Functions of minerals:
The minerals are inorganic compounds found in the soil, rocks and water, and are very important for the proper functioning of the body. One of its main functions is to act as catalysts in the regulation of muscle contractions and in the transmission of nerve impulses, in addition to participating in the digestion and metabolization of food.
- The iron, which is central to the transport of oxygen and in the process of cellular respiration, is found in meat, fish, eggs and food non – animal (lentils, peas and spinach, although it is an iron low absorption). To absorb this iron we have to take a lot of vitamin C, so if we do not eat animal products, we must include vegetables that contain a lot of vitamin C, such as citrus and kiwi, in our diet.
- The zincparticipates in over 200 chemical reactions at the cell level and is involved in virtually all body systems maintenance and regulation. It is one of the most important minerals for hair. Fortunately, it is present in most food groups, so it is difficult to make a diet low in zinc. Foods of animal origin with a higher concentration of zinc are meat, fish, shellfish and eggs. It is advised that, whenever we can, we cook them in the oven. In this way, we will eliminate a significant percentage of the fats they may contain. We can also find zinc in vegetables such as asparagus, figs, aubergines, celery or potatoes.
- The copperfavors the blood vessels more flexible and that the blood circulate better. It is present in foods such as cocoa, mushrooms, legumes, nuts, liver and seafood.
- The magnesiumplays an important role in metabolizing proteins, and can be found in fruits (banana and avocado), legumes, nuts, whole grains and vegetables. Closely related to the muscles and balances adrenal function, PH levels and stress.
- The calcium, which is closely linked to magnesium, plays an important structural role in our body because it is an integral part of bones and teeth. However, for the proper absorption of calcium by the bone system, the presence of vitamin D is necessary, which as we have seen previously can be obtained from sunlight or from foods such as egg yolk or dairy products.
It is the essential nutrient par excellence. There is no life without the intake of water from the outside. It is the major constituent of body structure, and contributes to regulating temperature, respiration, skin, and blood pressure through the heart and kidneys. In addition, it contributes to the purification of blood.
It is recommended to drink between 1.5 and 2 liters of water a day, regardless of whether it is taken with or without meals. A good way to increase water consumption is to take it in the form of toning or relaxing infusions. If we are on a diet for weight control or diabetes, we must do without sugar and honey.

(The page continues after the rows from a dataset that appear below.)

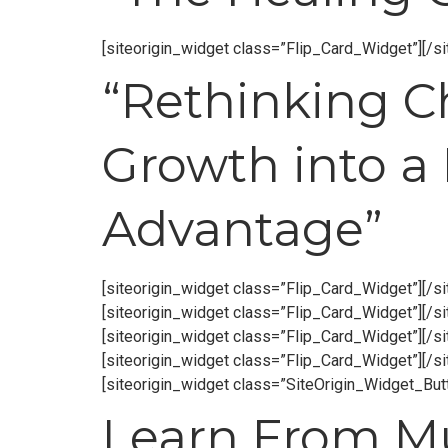
[siteorigin_widget class=”Flip_Card_Widget”]
[/s
“Rethinking 
Growth into a
Advantage”
[siteorigin_widget class=”Flip_Card_Widget”]
[/s
[siteorigin_widget class=”Flip_Card_Widget”]
[/s
[siteorigin_widget class=”Flip_Card_Widget”]
[/s
[siteorigin_widget class=”Flip_Card_Widget”]
[/s
[siteorigin_widget class=”SiteOrigin_Widget_Bu
Learn From Mul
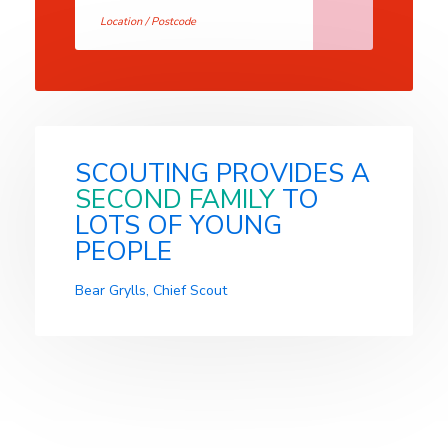
SCOUTING PROVIDES A
SECOND FAMILY
TO
LOTS OF YOUNG
PEOPLE
Bear Grylls, Chief Scout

Functions of dietary fiber:
The fiber is the part that can not be digested and absorbed many plant foods. Most of the vegetable fibers, called “soluble” or “soft”, are modified in the large intestine or in the colon, thus undergoing partial digestion by microorganisms in the intestinal flora. As a result they release certain products beneficial to the colon and the immune system, since it keeps the cells of the intestine in good health.
Vegetable fibers have a number of benefits for the body :
- Increased stool volume and intestinal transit, as they have the ability to retain water and are useful against constipation.
- Ability to absorb substances that are retained between the fiber meshes and will be expelled with the faeces: cholesterol, bile acids, fats and various harmful substances. In return, it should be noted that they also retain proteins, vitamins and minerals (calcium, iron, magnesium and zinc) that will be eliminated in the faeces. For this reason, fiber intake must be balanced, or else you could fall into a state of malnutrition.
- Decreased rate of intestinal absorption. It is useful to control diabetes, since glucose is absorbed more slowly.
The recommendations in cases of diabetes, high cholesterol or eating habits to control weight, are in a contribution of 30-50 grams of dietary fiber per day. It will be enough to take bread and whole grains and make the normal contribution of fruits (2 servings) and vegetables (2-3 servings) per day, in addition to 2-3 servings of legumes per week.